Assignment
Find each line in the records below that contains the word "series" and copy those lines out in full. Uppercase and lowercase must match.

Provided data
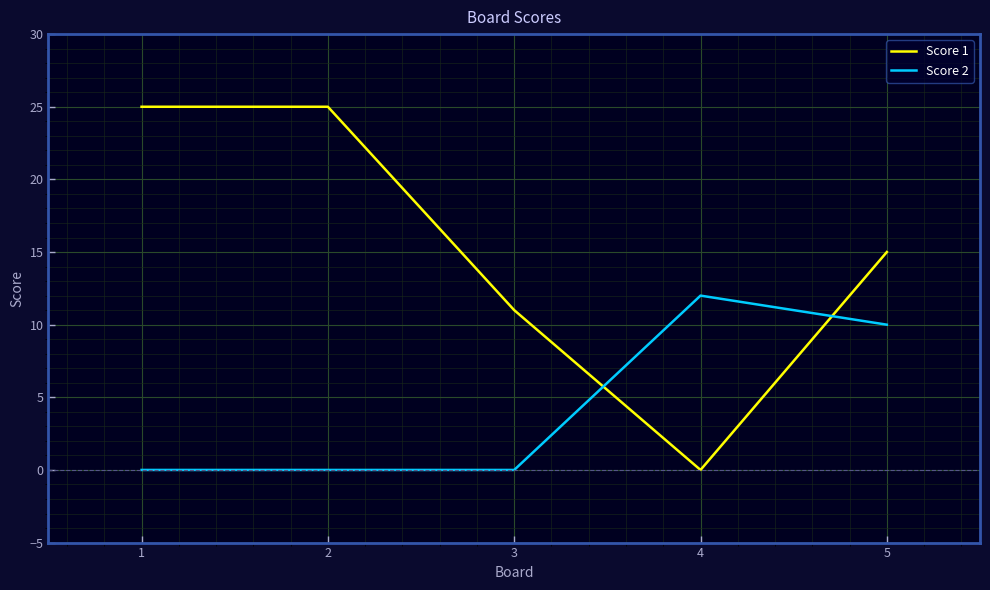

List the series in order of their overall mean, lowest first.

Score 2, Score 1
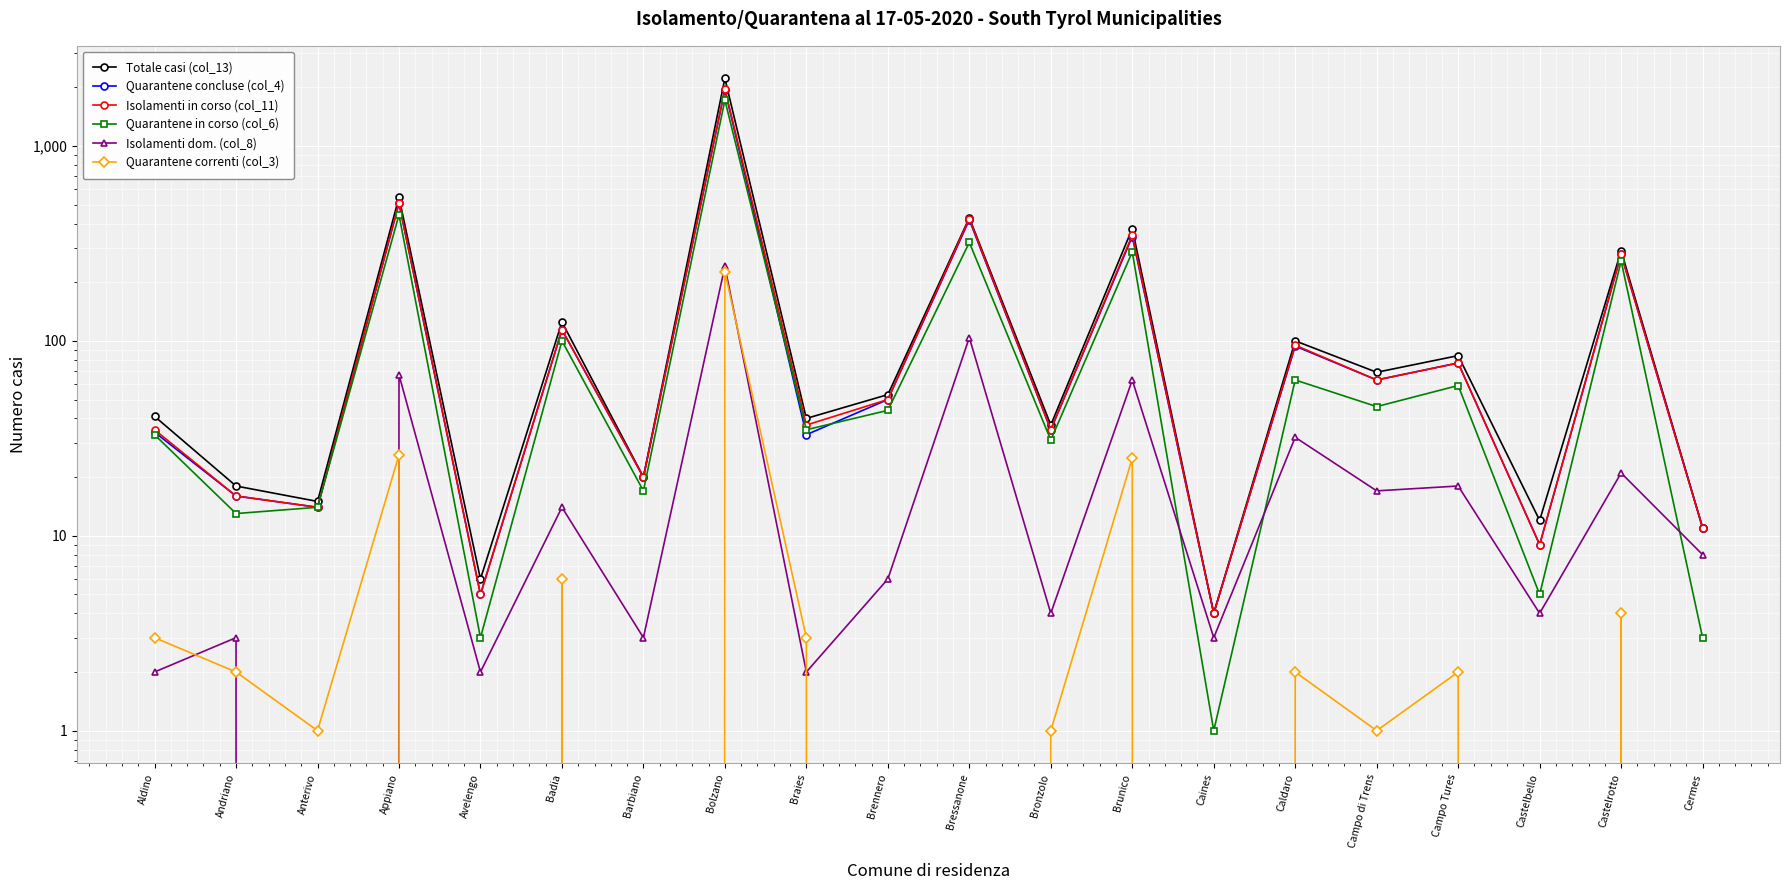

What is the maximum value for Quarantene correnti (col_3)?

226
---
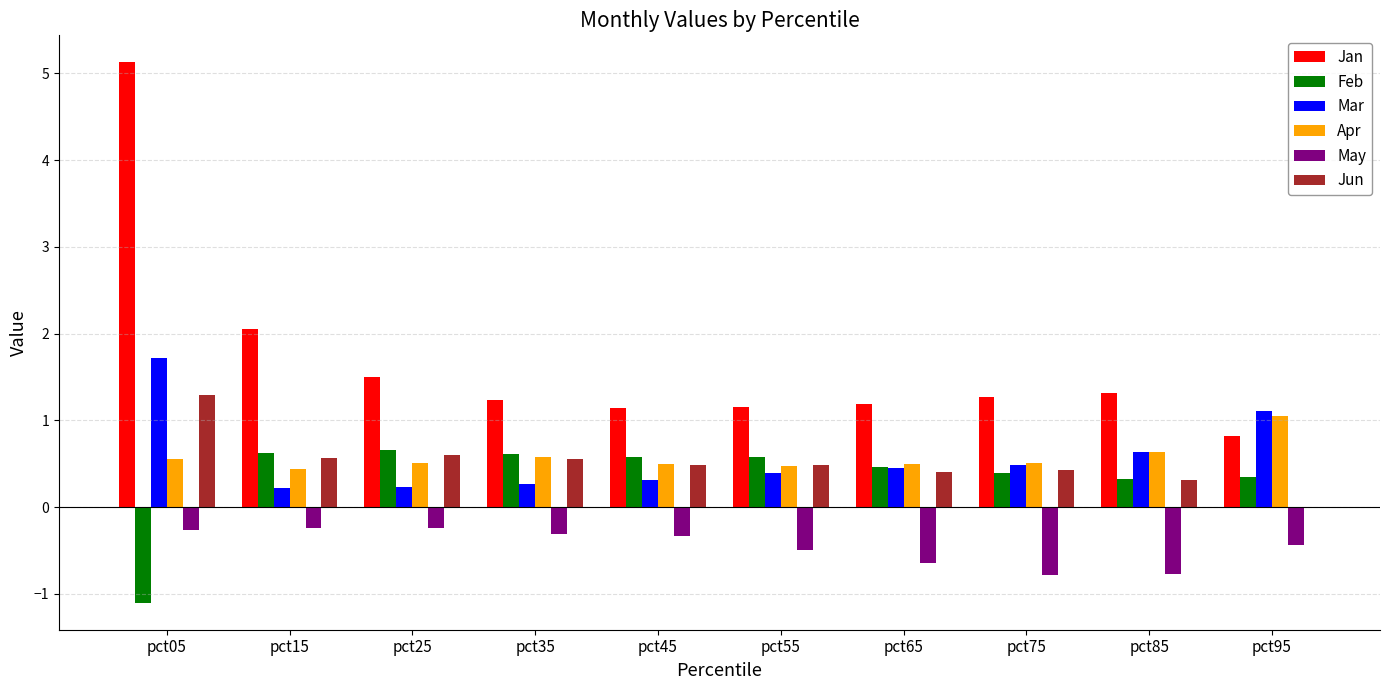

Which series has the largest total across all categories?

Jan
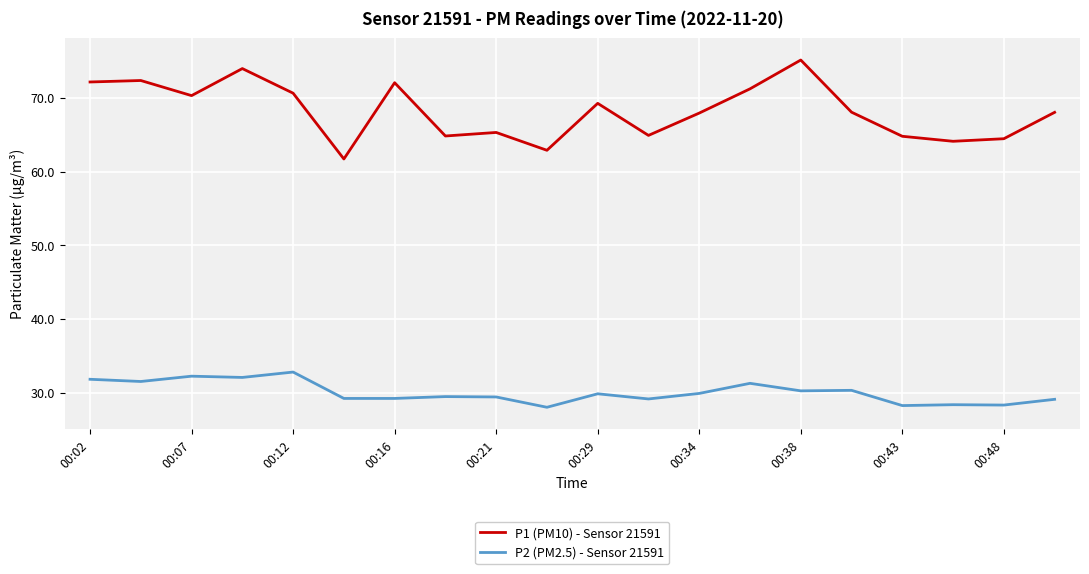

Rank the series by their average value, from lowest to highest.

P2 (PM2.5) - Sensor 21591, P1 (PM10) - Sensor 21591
==
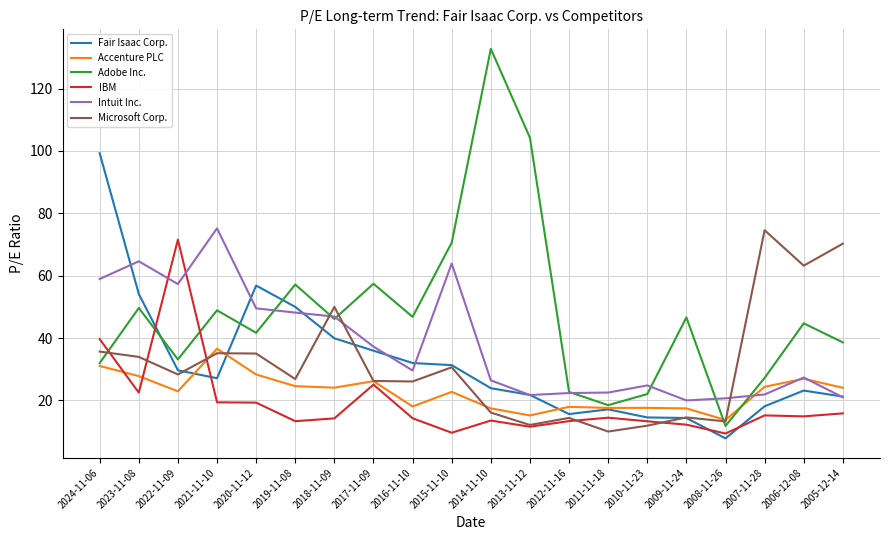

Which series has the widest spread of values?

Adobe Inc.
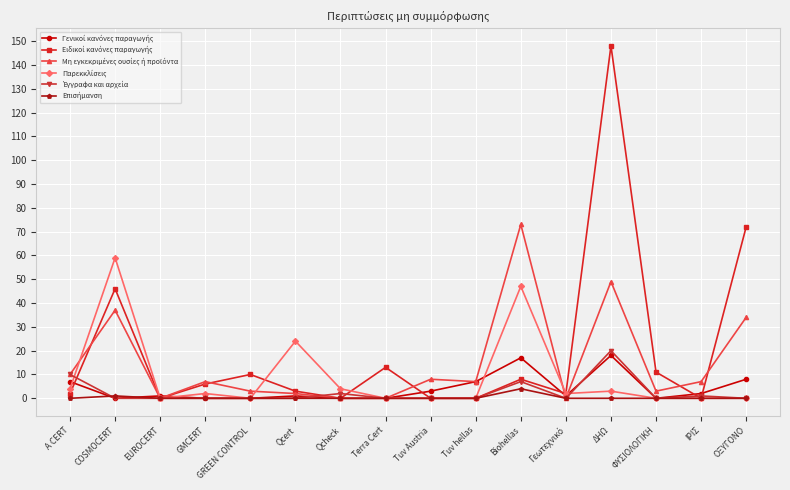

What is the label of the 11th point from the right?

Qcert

Reply to the exercise
List the series in order of their overall mean, lowest first.
Which series has the largest total across all categories?
Rank the series by their average value, from lowest to highest.
Which series has the widest spread of values?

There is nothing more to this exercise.